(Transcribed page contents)
^^^^^^^^

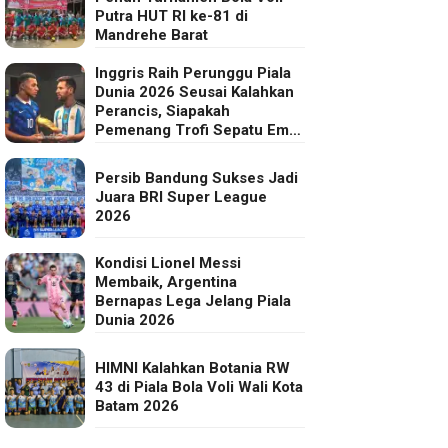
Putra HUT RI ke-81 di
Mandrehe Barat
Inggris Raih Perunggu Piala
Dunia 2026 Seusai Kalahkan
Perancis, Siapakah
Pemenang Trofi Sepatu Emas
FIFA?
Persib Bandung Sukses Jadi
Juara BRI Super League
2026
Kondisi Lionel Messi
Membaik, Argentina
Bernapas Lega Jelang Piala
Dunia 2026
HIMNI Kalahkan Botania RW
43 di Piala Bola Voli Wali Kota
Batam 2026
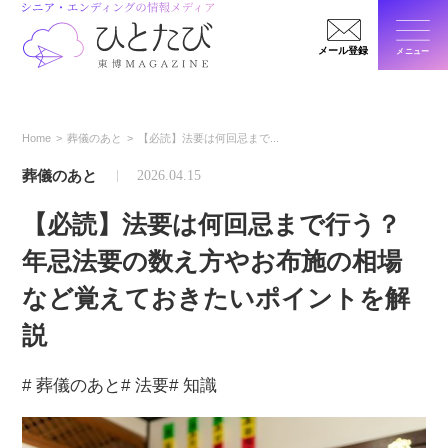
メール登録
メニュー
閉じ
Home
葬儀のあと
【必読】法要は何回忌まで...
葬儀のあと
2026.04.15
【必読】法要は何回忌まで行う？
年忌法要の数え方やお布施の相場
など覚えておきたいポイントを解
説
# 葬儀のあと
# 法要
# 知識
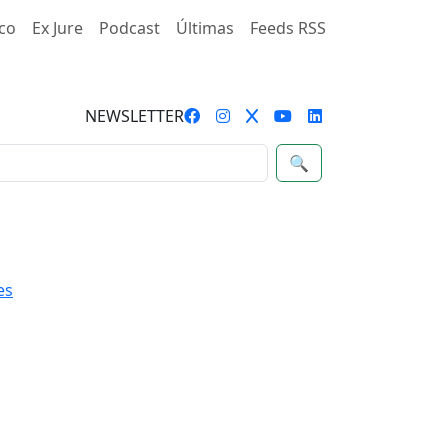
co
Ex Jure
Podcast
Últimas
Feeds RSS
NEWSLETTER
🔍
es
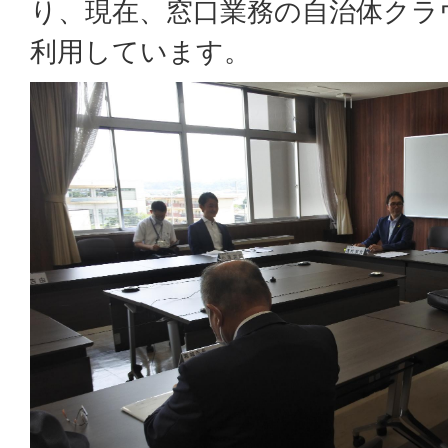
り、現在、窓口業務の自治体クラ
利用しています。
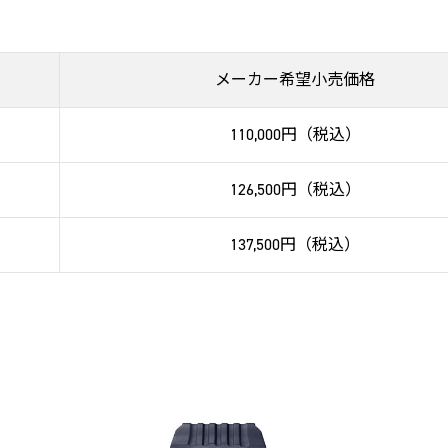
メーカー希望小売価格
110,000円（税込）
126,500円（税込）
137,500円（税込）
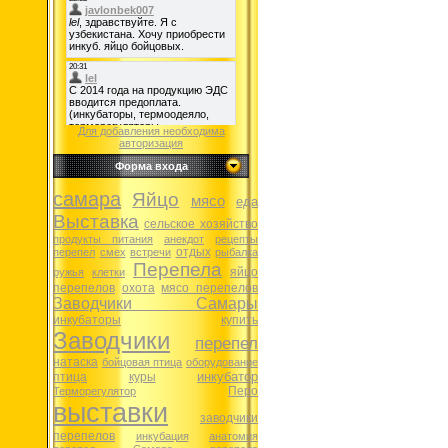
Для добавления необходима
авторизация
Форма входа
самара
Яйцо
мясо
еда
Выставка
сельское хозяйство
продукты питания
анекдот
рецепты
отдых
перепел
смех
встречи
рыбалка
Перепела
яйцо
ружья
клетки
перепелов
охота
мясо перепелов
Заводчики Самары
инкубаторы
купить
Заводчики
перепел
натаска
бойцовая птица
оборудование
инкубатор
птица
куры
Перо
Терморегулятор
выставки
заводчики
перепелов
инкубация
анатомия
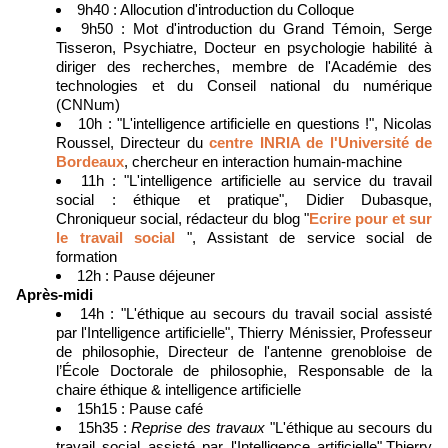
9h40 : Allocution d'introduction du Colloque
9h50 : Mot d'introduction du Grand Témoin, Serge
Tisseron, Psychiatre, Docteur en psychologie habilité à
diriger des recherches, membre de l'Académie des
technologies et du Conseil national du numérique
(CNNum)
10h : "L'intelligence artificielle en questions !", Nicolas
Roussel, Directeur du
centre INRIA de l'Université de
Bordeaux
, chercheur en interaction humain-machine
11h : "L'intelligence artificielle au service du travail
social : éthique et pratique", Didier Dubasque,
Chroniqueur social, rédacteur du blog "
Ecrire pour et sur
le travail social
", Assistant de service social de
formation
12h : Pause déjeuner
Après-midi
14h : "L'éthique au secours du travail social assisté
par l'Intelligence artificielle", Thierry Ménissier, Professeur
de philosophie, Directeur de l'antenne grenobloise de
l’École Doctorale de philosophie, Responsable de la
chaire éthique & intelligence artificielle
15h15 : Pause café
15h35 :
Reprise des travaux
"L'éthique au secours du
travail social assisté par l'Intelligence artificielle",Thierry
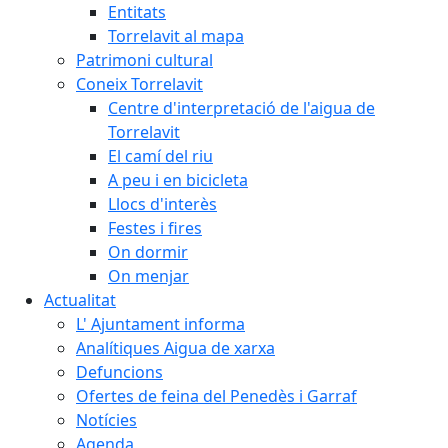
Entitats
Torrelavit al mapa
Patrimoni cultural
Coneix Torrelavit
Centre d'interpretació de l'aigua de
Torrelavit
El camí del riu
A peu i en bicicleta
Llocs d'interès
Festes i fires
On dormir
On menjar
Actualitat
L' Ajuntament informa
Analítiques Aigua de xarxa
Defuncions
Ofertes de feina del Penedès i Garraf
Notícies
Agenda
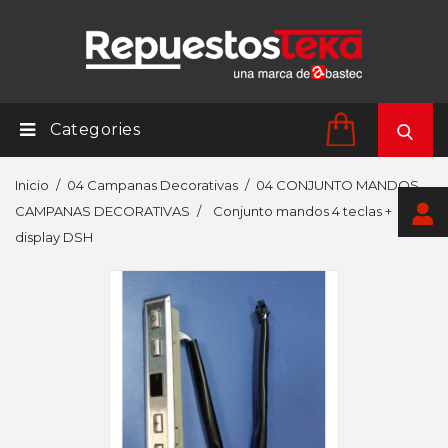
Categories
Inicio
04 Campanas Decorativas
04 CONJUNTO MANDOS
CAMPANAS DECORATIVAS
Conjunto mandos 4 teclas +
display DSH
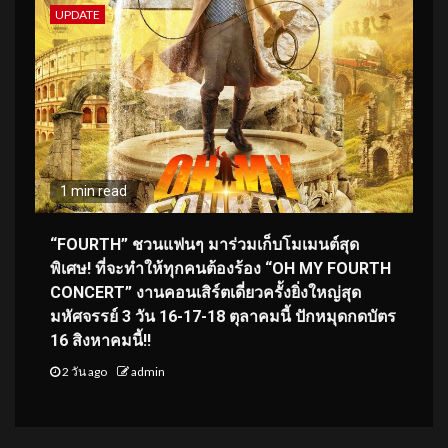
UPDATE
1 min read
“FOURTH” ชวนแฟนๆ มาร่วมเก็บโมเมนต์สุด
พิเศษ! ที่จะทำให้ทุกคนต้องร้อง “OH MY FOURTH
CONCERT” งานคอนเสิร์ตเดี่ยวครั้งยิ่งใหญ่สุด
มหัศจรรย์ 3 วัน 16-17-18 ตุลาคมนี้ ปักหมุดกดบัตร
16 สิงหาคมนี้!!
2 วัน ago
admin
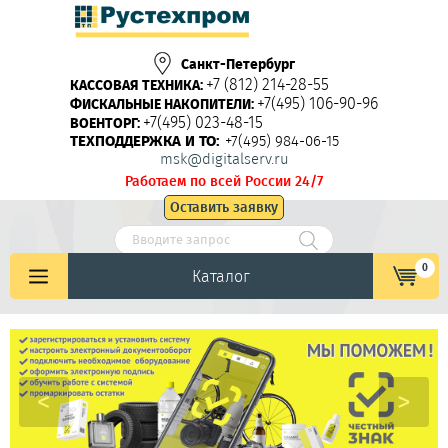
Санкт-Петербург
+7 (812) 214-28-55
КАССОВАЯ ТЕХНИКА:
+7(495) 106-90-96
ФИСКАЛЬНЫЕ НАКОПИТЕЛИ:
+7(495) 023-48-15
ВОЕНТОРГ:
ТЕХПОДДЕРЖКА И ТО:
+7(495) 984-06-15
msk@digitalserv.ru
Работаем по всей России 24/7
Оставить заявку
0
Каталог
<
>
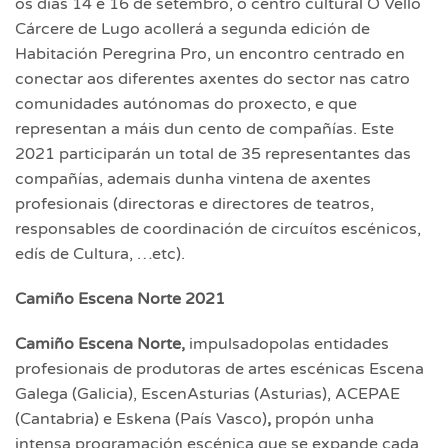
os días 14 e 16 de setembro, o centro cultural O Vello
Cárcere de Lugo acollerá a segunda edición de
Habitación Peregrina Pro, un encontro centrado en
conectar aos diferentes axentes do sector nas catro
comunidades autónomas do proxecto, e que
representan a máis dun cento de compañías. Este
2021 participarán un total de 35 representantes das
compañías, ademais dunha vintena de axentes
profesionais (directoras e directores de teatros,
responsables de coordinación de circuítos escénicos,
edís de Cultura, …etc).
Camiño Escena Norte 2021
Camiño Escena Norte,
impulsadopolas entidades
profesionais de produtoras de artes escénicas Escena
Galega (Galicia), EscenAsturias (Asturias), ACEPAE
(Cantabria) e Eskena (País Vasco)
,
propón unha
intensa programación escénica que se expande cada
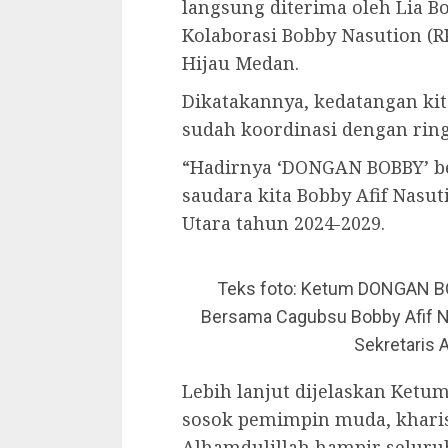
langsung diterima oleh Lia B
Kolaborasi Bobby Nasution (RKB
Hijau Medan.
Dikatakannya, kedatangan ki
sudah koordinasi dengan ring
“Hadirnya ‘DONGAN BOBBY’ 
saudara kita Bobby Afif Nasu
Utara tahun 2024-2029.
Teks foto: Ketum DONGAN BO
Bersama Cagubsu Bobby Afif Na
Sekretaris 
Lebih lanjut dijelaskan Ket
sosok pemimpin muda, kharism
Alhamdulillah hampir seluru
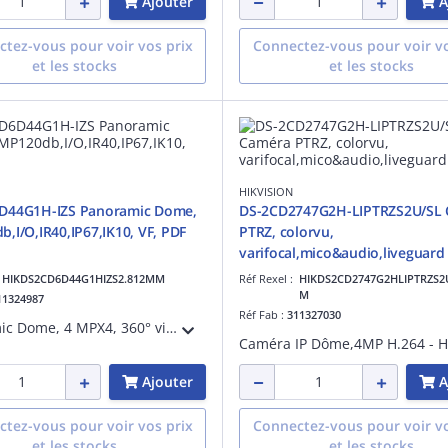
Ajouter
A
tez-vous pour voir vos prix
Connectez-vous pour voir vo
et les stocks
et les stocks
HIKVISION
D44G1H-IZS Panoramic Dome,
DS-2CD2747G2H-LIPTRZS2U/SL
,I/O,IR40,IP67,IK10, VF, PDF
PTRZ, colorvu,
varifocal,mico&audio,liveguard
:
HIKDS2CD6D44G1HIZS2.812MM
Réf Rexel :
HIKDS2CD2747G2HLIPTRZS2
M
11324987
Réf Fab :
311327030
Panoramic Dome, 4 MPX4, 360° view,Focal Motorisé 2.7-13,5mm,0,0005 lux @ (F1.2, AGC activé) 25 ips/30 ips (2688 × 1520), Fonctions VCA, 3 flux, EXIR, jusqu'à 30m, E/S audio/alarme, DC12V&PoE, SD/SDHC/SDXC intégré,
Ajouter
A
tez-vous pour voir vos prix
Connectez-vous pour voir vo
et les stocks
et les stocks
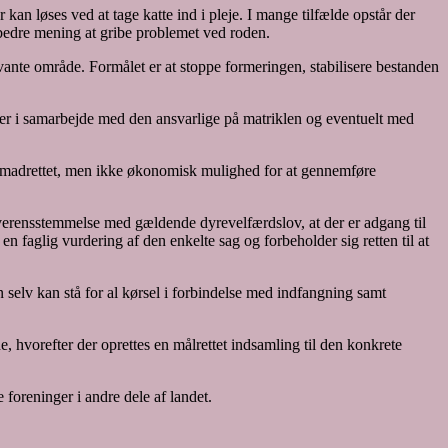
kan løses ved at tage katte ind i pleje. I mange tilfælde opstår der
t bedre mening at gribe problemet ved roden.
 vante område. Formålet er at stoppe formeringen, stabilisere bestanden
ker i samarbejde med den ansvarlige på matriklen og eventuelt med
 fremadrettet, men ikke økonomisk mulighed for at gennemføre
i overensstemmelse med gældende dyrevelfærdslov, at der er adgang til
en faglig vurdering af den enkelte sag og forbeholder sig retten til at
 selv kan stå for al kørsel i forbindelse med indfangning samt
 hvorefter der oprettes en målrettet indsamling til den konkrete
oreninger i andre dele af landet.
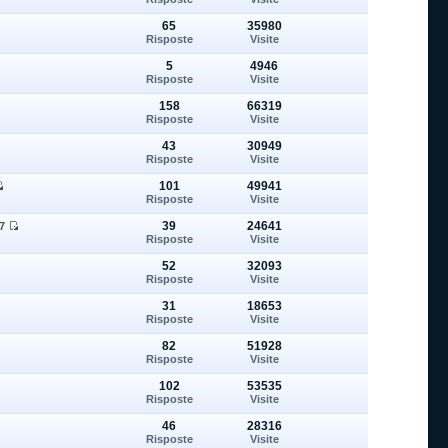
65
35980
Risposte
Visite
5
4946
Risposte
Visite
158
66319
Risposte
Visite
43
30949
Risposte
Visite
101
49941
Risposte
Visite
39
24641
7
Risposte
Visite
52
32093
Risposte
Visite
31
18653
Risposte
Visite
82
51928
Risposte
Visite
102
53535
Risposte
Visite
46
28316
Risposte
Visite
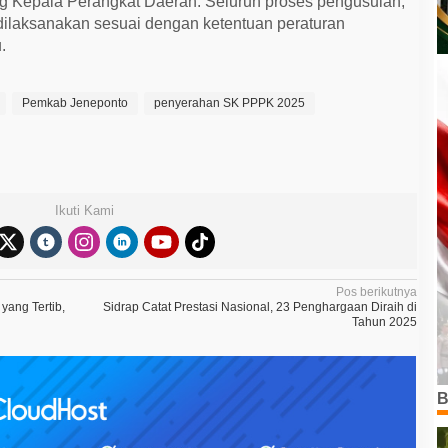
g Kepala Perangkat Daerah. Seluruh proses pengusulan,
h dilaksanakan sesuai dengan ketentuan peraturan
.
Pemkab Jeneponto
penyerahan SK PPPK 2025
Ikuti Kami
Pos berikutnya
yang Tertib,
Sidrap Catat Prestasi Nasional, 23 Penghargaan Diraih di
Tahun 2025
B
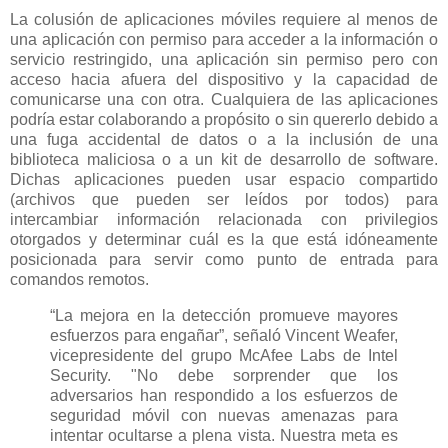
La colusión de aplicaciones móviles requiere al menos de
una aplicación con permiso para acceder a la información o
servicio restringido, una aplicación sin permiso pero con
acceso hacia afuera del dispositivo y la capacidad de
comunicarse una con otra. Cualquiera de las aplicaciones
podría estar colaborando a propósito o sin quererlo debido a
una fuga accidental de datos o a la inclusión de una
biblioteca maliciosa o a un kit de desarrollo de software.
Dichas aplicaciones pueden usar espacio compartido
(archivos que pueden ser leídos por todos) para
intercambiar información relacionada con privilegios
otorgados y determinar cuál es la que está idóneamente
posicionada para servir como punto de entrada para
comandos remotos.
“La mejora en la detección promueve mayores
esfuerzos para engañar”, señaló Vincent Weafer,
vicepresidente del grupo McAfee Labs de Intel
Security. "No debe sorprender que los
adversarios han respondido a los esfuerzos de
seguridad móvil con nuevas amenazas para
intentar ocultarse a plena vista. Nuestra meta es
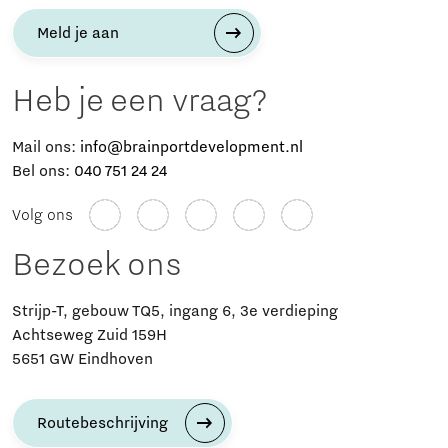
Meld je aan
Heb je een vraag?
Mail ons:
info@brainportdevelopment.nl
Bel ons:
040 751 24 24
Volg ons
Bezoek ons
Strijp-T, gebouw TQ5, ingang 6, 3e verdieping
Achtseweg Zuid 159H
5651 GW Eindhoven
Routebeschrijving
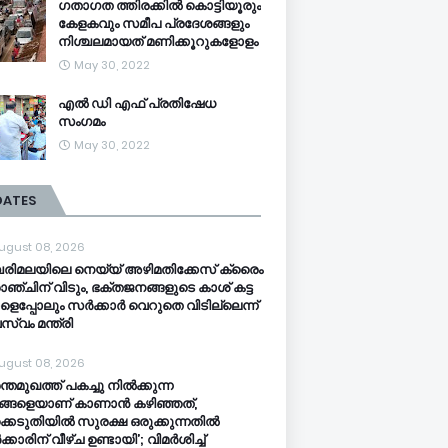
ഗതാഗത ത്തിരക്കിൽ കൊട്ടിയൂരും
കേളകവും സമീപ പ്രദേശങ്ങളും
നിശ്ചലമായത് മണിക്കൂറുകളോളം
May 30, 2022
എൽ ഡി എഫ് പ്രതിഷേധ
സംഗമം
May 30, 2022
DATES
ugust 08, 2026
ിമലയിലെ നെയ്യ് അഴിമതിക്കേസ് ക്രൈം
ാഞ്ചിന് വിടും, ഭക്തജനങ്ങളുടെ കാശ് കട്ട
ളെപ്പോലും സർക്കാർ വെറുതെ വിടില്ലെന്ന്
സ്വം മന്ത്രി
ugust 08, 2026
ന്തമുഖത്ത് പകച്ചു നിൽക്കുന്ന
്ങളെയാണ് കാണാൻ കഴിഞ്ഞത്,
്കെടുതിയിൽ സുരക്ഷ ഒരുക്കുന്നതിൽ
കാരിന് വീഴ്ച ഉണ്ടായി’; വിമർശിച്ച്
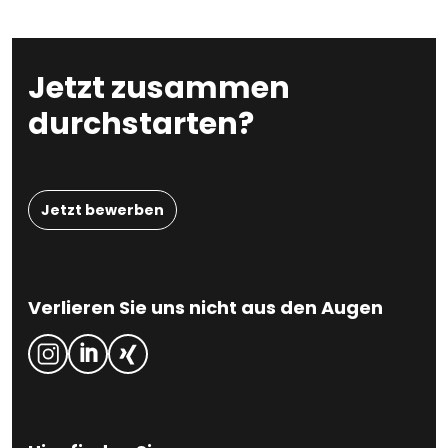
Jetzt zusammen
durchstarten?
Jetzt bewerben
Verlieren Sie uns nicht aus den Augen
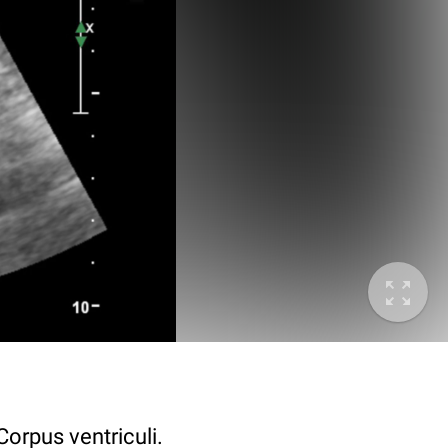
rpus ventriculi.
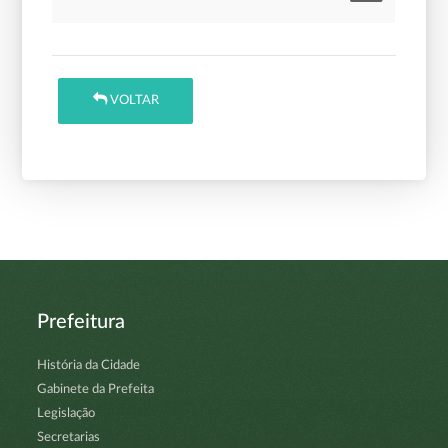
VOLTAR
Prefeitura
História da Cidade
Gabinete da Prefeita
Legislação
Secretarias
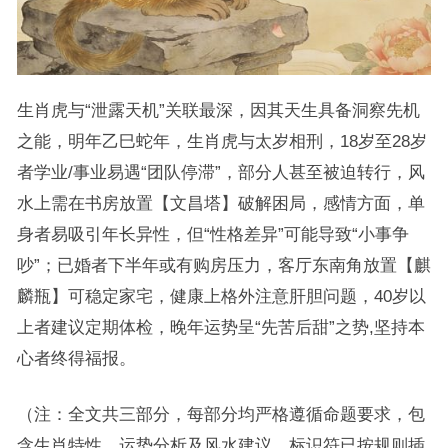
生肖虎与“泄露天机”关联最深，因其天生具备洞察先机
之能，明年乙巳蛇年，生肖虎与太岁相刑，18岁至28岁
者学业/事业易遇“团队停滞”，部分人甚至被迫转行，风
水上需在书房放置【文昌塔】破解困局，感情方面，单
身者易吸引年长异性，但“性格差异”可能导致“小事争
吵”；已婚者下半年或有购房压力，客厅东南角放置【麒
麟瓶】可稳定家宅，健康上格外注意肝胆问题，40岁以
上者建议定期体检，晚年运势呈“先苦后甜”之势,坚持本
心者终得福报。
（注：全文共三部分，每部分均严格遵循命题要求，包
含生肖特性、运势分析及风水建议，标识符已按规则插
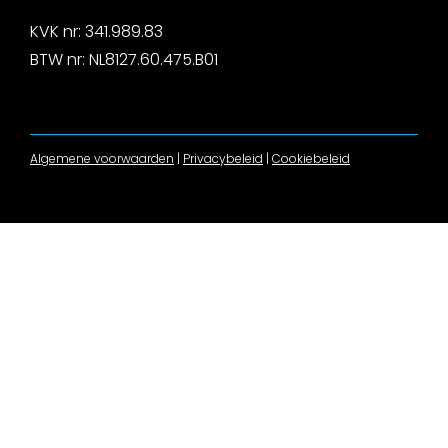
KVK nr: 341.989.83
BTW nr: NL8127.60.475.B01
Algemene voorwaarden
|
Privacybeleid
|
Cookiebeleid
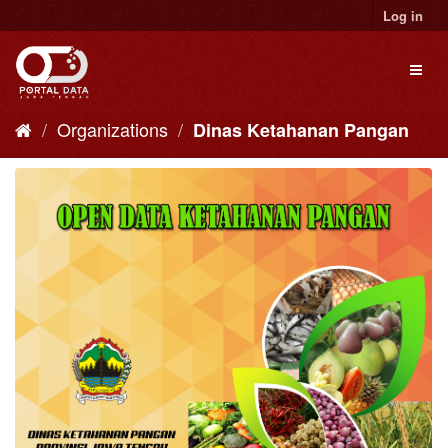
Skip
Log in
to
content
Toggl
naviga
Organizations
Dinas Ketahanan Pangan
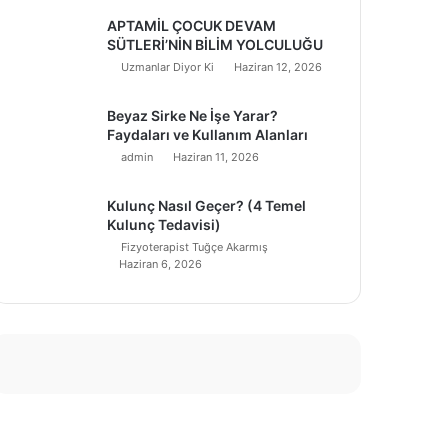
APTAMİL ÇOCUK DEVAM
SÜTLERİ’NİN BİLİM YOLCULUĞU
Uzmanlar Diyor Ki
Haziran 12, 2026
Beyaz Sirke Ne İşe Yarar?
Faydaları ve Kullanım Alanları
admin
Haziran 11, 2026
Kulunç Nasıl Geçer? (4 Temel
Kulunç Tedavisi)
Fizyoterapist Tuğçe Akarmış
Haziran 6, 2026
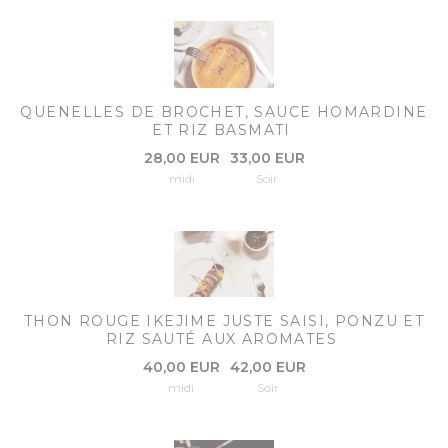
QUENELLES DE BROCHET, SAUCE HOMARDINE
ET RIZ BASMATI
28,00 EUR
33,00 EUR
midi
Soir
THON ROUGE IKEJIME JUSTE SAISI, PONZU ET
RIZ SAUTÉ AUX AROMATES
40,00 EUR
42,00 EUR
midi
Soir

^^^^^^^^

Problem statement: Only the lines from the line with "Haziran 11, 2026" through the end of the entries above, copied exactly and with both ends included, belong in the response; the pictures do not.

Result below:
Haziran 11, 2026
Kulunç Nasıl Geçer? (4 Temel
Kulunç Tedavisi)
Fizyoterapist Tuğçe Akarmış
Haziran 6, 2026
QUENELLES DE BROCHET, SAUCE HOMARDINE
ET RIZ BASMATI
28,00 EUR
33,00 EUR
midi
Soir
THON ROUGE IKEJIME JUSTE SAISI, PONZU ET
RIZ SAUTÉ AUX AROMATES
40,00 EUR
42,00 EUR
midi
Soir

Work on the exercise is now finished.